This mastery is evident also in his sacred music, a category that includes his earliest datable compositions. Psalmodia vespertina (1674) is scored for antiphonal choirs and is mainly homophonic in texture, but the contemporary pieces in Cambridge (Cfm, Mu MS94) are far more varied in scoring, form and technique: Sperate in Deo (SSATB and organ), for example, includes duets for two sopranos and recitatives for tenor and bass, and ends with a five-part fugue. The motets of 1685 are for various trios of voices (SSB, SAT, SAB, STB, ATB) with continuo but may also be performed as duets, any voice being omitted; since they are predominantly imitative in texture, this represents a considerable tour de force. Qui diligit Mariam (1727) earned an enthusiastic critique from J.E. Galliard (in a letter to Riva), and Steffani’s Stabat mater is a masterly expression of his religious fervour.
The operas indicate most clearly the extent to which he assimilated the French style. Most of his overtures are French, and most of his operas had ballets as entr’actes (devised, in Munich, by Melchior d’Ardespin and François Rodier). Dance metres such as the minuet and gavotte are frequently used for arias. The basic orchestral requirements are four-part (sometimes five-part) strings, two ‘flutes’ (i.e. recorders), two oboes, bassoon and continuo, with the occasional addition of trumpets and drums. Alarico il Baltha requires two piffari and Niobe four viols; Amor vien dal destino includes an ensemble for four chalumeaux, two bassoons and two theorbos, and an obbligato for lute. A high proportion of the arias – about half – are accompanied by instruments, the remainder by continuo alone; some scenes have strings (one has trumpets and drums) without continuo.

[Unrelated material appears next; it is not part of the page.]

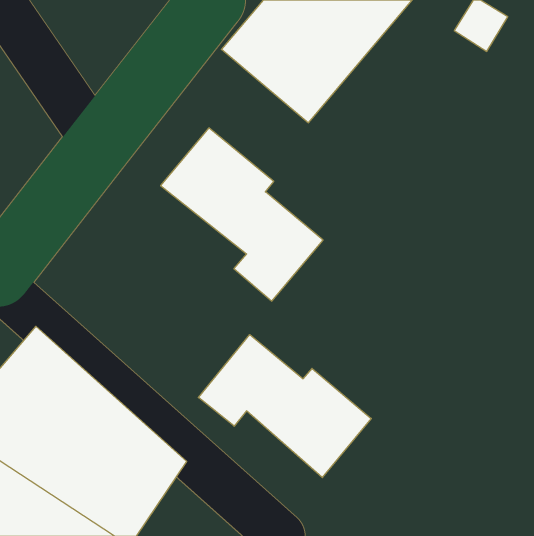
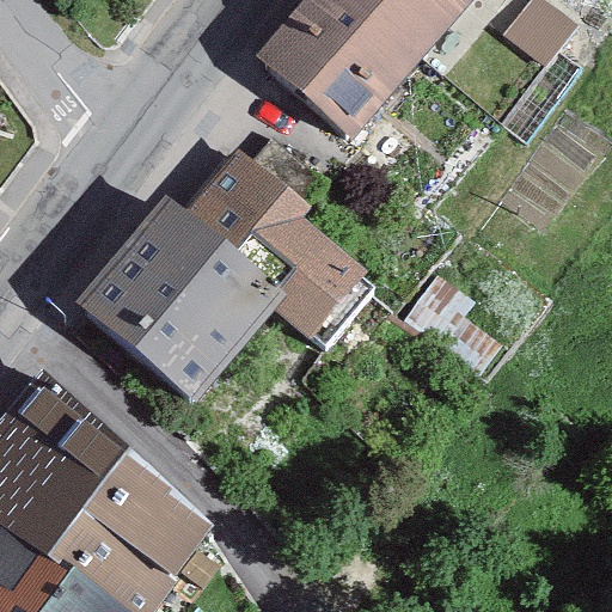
building: none -> [76,197,281,399]
building: [198,335,371,478] -> none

Both types of aria exhibit Steffani’s predilection for duet textures: in continuo arias the bass often imitates the voice, while in orchestral arias obbligatos are often for pairs of instruments. Although binary and ABB‘ structures are common, the majority of his arias are in ternary or da capo form; ostinato basses, numerous in his earlier works, recede as his career progresses. His full-length Hanover operas also include an exceptionally high proportion of vocal duets, apart from sextets (La superbia d’Alessandro) and a quartet (Le rivali concordi). These six works provided an important stimulus for the development of opera in northern Germany. They were translated into German by Gottlieb Fiedler and staged in Hamburg between 1695 and 1699; performances elsewhere followed, and overture-suites from them were published (as sonate da camera) by Roger in Amsterdam. It seems fitting that no fewer than four of Steffani’s operas (Alarico, Henrico Leone, Arminio and Tassilone) should be based not on standard classical or mythological subjects but on episodes from German history.
Despite the widespread influence of his operas, Steffani’s reputation rests largely on his chamber duets. Handel ‘borrowed’ from his operas and duets (of which he owned a book in 1706/7), and from his other works. But Steffani’s duets, like Corelli’s trio sonatas, were also taken as models by other composers (e.g. Keiser, Schürmann and Telemann), used assolfeggi by leading opera singers and praised by such figures as Mattheson, Hawkins, Burney, Padre Martini and E.T.A. Hoffmann; in England his works were given sacred English words and used as anthems. By these and other means Steffani’s influence extended throughout the 18th century and beyond.”